Work request
Print verbatim the lines of the entries from the one containing "[531,1188,550,1199] 45 ->" to the last, inclusive, and no others.
═════ Provided material ═════
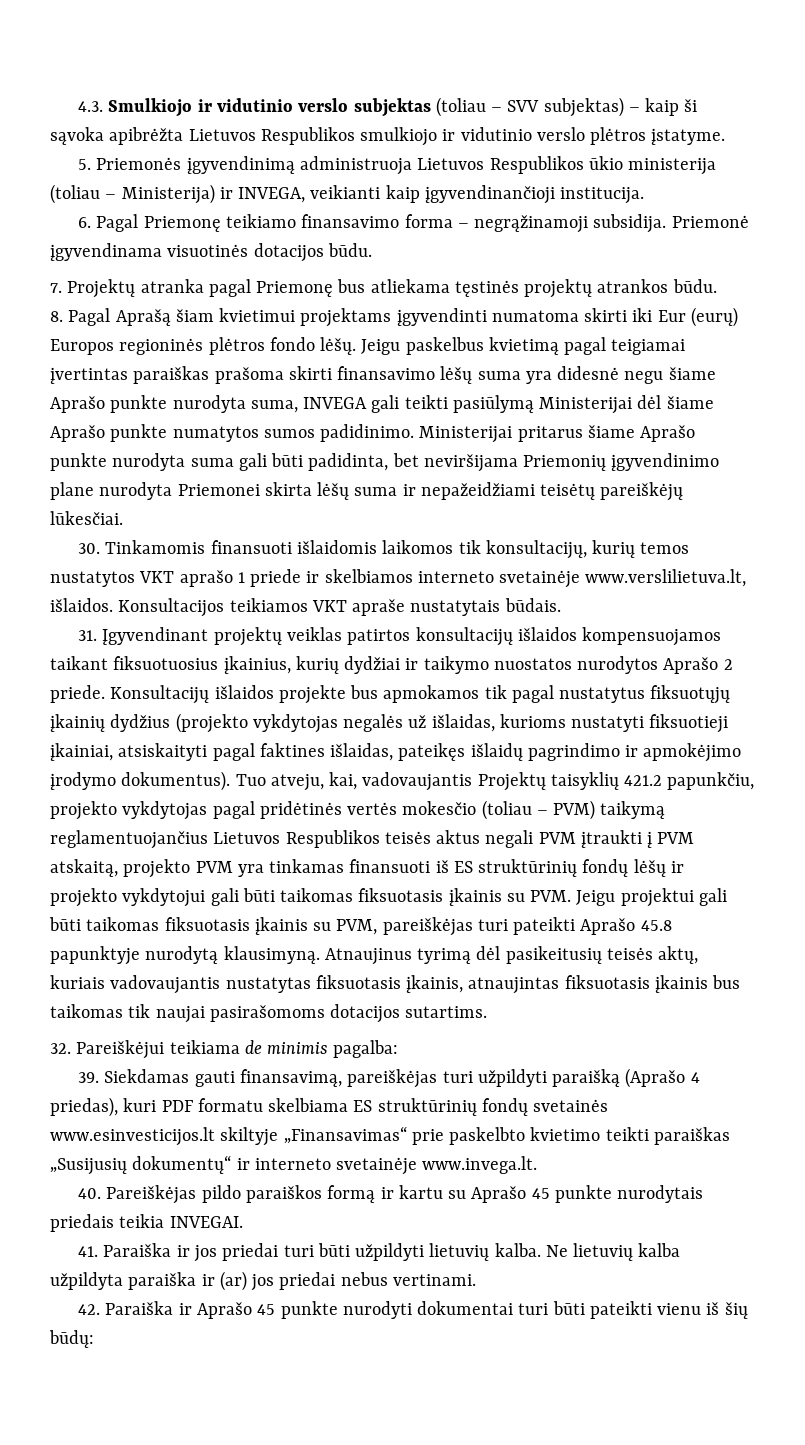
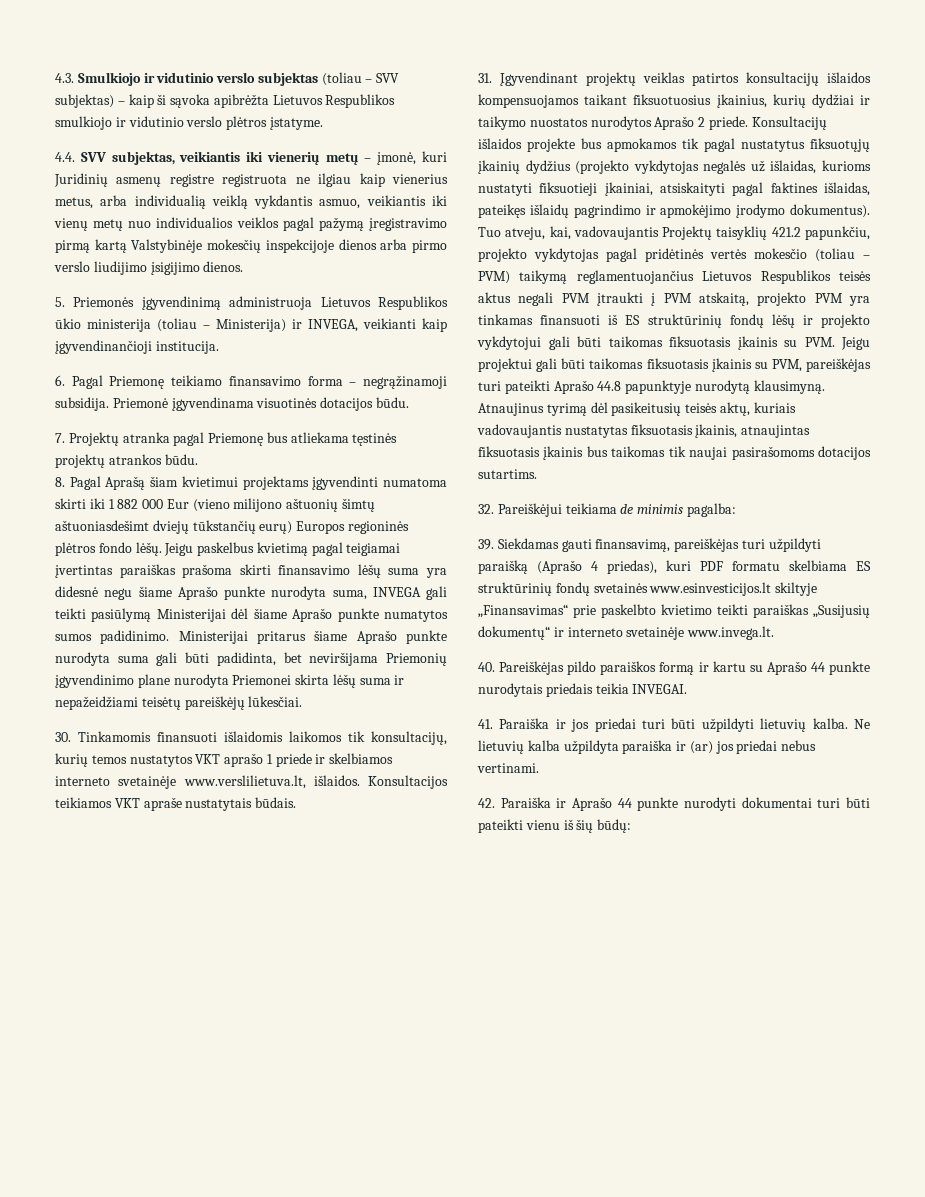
(726, 136) none -> [55,151,447,165] [54,173,448,187] [55,195,447,209] [54,217,447,231] [55,239,448,253] [54,261,244,275] // 4.4. SVV subjektas, veikiantis iki vienerių metų – įmonė, kuri Juridinių asmenų registre registruota ne ilgiau kaip vienerius metus, arba individualią veiklą vykdantis asmuo, veikiantis iki vienų metų nuo individualios veiklos pagal pažymą įregistravimo pirmą kartą Valstybinėje mokesčių inspekcijoje dienos arba pirmo verslo liudijimo įsigijimo dienos.
[657,307,738,327] Eur (eurų) -> [108,498,376,512] [55,520,293,534] 1 882 000 Eur (vieno milijono aštuonių šimtų aštuoniasdešimt dviejų tūkstančių eurų)
[640,920,672,931] 45.8 -> [597,381,622,391] 44.8
[531,1188,550,1199] 45 -> [810,662,825,672] 44
[257,1304,276,1315] 45 -> [617,798,632,808] 44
═════
Written solution
[531,1188,550,1199] 45 -> [810,662,825,672] 44
[257,1304,276,1315] 45 -> [617,798,632,808] 44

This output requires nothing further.